SOURCE DOCUMENT:

# Resting



## Thecatlinux (Mar 10, 2014)

Just thinking and wondering what others do, how soon before you would start trying your beans after the roast date ?

I know general consensus is 10-14 days after roast . But what is the very earliest you would even consider trying them , and does introducing air (opening the bag) help speed up the process.?or make no difference?


----------



## Kyle548 (Jan 24, 2013)

Thecatlinux said:


> Just thinking and wondering what others do, how soon before you would start trying your beans after the roast date ?
> 
> I know general consensus is 10-14 days after roast . But what is the very earliest you would even consider trying them , and does introducing air (opening the bag) help speed up the process.?or make no difference?


Earliest for acceptible results is probably 5 days - 7 is probably getting on for an optimal quality to un-rested balance.


----------



## Kyle548 (Jan 24, 2013)

Depends on the bean too - darker roasts will off-gas a lot faster than light roasts.


----------



## 4085 (Nov 23, 2012)

If you store te roasted beans in a proper bag with a one way valve, then you will be able to work out when they have stopped producing gas. A few years ago (perhaps DaveC can expand) a lot of us thought the best way was to buy seal the beans in vacuum seal bags and then use a hand held machine to drain the air out. As the beans de-gassed, each day you drew the gas out until eventually no gas was produced, you then vacuum sealed the beans and the would keep for a canny while. That method seems to have fallen from grace nowadays!


----------



## Chris_on_caffeine (Jul 21, 2012)

Depends how desperate you are for coffee. If you have nothing else to use then you're pretty much screwed anyway, so just start using them.

I don't think the 'de-gassing' aspect is really that important, the 'gas' doesn't cause any harm to the beans.

For me, resting is more about allowing the flavours within then beans to develop over time. Exposing beans to air is definitely bad though, avoid opening the bag if you can.


----------



## The Systemic Kid (Nov 23, 2012)

Agree for making brewed coffee as the CO2 will just froth away in the slurry. However, for espresso, it's a different matter as the presence of excess CO2 will cause back pressure during extraction and lead to various unwanted outcomes such as under-extraction.


----------



## 4085 (Nov 23, 2012)

Smokeybarn, are you saying that a steak, hung for 15 days to mature, tastes no different to one sliced from a 10'minute old carcass?


----------



## Going banana's (Apr 8, 2014)

Kyle548 said:


> Depends on the bean too - darker roasts will off-gas a lot faster than light roasts.


yep, resting period is different for every bean and roast level, ive had some the day after the roast and theyve been fine, not optimal but still ok.

STORED DATA:
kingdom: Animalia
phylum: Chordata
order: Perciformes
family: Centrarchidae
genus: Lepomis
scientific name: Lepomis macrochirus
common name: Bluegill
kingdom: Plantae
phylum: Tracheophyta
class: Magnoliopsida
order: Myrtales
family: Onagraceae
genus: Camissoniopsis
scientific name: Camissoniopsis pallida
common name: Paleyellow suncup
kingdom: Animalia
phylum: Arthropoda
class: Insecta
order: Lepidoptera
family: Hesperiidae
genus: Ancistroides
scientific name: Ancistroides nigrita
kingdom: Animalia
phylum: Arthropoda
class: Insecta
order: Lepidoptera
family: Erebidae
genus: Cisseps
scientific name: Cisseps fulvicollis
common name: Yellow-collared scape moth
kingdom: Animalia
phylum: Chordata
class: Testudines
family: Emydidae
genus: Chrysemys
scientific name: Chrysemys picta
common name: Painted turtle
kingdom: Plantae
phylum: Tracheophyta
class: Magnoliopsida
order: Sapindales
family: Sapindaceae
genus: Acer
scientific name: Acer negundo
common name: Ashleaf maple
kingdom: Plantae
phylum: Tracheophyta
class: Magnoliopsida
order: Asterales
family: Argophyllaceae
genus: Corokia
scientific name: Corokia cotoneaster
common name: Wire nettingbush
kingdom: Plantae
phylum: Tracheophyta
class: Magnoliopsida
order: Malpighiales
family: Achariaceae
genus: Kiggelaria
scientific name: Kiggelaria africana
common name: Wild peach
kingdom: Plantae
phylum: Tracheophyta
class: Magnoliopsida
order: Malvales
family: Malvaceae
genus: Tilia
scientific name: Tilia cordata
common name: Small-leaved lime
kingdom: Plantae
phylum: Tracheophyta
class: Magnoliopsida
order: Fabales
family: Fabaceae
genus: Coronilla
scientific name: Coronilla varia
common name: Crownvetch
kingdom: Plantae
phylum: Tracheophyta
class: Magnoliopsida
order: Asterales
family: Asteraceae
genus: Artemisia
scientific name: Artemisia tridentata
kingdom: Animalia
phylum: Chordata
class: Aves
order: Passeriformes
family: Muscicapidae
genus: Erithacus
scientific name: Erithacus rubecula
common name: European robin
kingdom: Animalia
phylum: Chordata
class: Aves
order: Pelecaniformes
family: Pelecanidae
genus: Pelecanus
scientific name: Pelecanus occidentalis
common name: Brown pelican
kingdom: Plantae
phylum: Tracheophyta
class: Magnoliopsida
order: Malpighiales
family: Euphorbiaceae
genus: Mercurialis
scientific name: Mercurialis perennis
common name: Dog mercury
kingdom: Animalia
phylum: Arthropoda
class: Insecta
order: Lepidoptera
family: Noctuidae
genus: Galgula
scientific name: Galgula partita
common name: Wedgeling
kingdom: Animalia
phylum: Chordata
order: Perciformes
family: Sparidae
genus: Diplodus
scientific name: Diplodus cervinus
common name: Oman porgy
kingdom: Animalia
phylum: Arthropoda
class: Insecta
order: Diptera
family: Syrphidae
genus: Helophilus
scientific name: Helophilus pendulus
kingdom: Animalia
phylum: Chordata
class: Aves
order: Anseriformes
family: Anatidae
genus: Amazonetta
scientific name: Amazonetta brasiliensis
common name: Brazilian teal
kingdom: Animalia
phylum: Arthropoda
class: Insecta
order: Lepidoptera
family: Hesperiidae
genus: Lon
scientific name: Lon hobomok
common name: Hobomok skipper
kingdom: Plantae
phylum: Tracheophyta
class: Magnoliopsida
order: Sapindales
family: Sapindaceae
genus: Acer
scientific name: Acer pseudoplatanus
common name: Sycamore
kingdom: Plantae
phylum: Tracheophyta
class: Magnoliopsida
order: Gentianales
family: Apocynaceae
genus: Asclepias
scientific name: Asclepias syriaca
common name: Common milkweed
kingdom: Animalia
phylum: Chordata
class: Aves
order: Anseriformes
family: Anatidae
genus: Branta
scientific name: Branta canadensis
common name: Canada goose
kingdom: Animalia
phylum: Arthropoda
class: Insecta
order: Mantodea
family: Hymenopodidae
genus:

OBJECTIVE A:
Swap "flavours" for "aromas" in the coffee-resting thread and write out the passage starting at "For me, resting" and ending at "if you can.".
OBJECTIVE B:
Do these statements agree with the coffee-resting thread? Answer yes or no for each, quoting the deciding words. (i) Kyle548 says darker roasts off-gas faster than light roasts. (ii) Chris_on_caffeine says the gas harms the beans. (iii) The Systemic Kid says excess CO2 in espresso can lead to under-extraction.
The records were taken from a different source than the coffee-resting thread.

FULL SOLUTION A:
For me, resting is more about allowing the aromas within then beans to develop over time. Exposing beans to air is definitely bad though, avoid opening the bag if you can.

FULL SOLUTION B:
(i) Yes: "darker roasts will off-gas a lot faster than light roasts."
(ii) No: "the 'gas' doesn't cause any harm to the beans."
(iii) Yes: "lead to various unwanted outcomes such as under-extraction."